The council’s most notable coalition member is the Free Syrian Army (FSA), which since 2012 has been led by Abdul-Ilah al-Bashir. The FSA was initially able to co-ordinate effectively on the battlefield, but has struggled to capitalize on its early success.

Though overshadowed by new jihadist groups, the FSA still has over 50,000 fighters, many of whom had military experience as soldiers in the Syrian Army. The group has a constitution and bylaws to govern the affairs of its members, and appears to be committed to democratic ideals.

Fission and Fusion

Then there are other Islamist groups neither allied with the Syrian Revolutionary Command Council nor affiliated with either al-Qaeda or Islamic State (ISIS). And not all of them have always been considered dangerous by the West.

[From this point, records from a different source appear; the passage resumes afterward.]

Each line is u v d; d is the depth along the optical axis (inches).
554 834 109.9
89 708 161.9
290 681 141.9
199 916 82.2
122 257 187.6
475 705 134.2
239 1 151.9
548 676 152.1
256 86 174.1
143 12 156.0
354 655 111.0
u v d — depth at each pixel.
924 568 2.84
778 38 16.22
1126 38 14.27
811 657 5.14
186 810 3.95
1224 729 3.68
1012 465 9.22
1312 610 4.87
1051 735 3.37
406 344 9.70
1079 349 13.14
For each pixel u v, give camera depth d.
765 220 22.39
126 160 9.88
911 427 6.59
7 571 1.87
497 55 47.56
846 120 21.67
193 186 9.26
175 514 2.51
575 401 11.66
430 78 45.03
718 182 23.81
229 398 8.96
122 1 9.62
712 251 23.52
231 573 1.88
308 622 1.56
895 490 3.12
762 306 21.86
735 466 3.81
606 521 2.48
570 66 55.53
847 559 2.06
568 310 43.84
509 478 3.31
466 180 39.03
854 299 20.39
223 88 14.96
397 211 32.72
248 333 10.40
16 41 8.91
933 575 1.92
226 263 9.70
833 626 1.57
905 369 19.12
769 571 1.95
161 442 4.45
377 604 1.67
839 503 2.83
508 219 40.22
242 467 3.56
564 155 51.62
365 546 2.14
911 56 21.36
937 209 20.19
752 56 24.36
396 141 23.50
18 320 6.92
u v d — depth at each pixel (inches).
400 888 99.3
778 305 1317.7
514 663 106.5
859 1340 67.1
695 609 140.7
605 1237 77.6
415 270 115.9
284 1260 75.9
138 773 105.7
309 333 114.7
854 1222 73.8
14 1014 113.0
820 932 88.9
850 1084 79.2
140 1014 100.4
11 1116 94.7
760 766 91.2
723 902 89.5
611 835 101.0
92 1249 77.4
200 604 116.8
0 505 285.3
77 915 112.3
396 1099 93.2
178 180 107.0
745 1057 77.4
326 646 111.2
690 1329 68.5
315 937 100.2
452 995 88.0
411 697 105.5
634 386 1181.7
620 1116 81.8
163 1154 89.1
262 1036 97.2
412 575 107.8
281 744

Most notable among them is the Islamic Front, which formed in November 2013. At one point it had somewhere between 40,000-70,000 fighters, but it suffered heavy losses after ISIS emerged in Syria, and there are now conflicting reports on its strength. The group claims to work in limited co-operation with other opposition factions, and it continues to receive support from Saudi Arabia.

Meanwhile, while most media attention has gone to groups that have been affiliated with al-Qaeda, the most effective group in this bloc is in fact the Nusra Front.

The Nusra Front began in Iraq in August 2011, when the leader of Islamic State in Iraq, Abu Bakr al-Baghdadi, authorized the creation of a Syrian offshoot of al-Qaeda in August 2011. It began recruiting Islamists released from prison in Syria who were already fighting Assad and Syrians who were already in Iraq fighting U.S.-led coalition forces under Abu Musab al-Zarqawi, the leader of al-Qaeda in Iraq.

The Nusra Front’s forces are particularly aggressive, successful, and well-trained. Though the West supported it when it seemed to be an arm of the FSA, that changed in December 2012 when it became clear that the group was affiliated with al-Qaeda—which it is to this day.

Though the Nusra Front was also initially affiliated with ISIS while ISIS and al-Qaeda were allies, that ended when ISIS’s al-Baghdadi moved to fully absorb the Nusra Front into his group. Al-Qaeda’s leadership officially cut ties with ISIS in February 2014, which ended the Nusra Front and ISIS' relationship as well.

Land Grabs

ISIS, meanwhile, is still operating on a scale none of the other groups can hope to match. It claims to have over 100,000 fighters, a figure Middle Eastern governments have repeated (Western sources claim it has around 30,000) and has taken control over parts of Eastern Syria and Northern Iraq. No longer tied to al-Qaeda, it now controls territory roughly equal in area to the U.K., though it may have recently lost territory in Iraq. As many as 10 million people may now be living under its control.

Considered the most extremist and brutal of Syria’s opposition groups, ISIS so far seems to have avoided any direct head-to-head confrontations with Assad directly—perhaps part of the reason Assad’s newly interventionist ally, Russia, has apparently declined to strike ISIS directly.

The group has a budget of $2 billion a year and sustains itself through extortion, human trafficking, kidnapping, and oil sales, to name but a few.

But ISIS is not the only organized group controlling a substantial chunk of Syria. There is also a confederation of Kurdish forces fighting under the Kurdish Supreme Committee. These groups have also received support from various Kurdish parties, including the Kurdish Workers Party and the Kurdish Democratic Union Party.

The People’s Protection Unit, the armed link of the committee, counts among its ranks more than 50,000 fighters, and it claims to control an area of Northern Syria as large as Qatar and Kuwait combined.

So whatever the complexity of the relationship between Russia, United States, and rest of Europe, they can’t hold a candle to the dizzying array of allies and enemies fighting on the ground.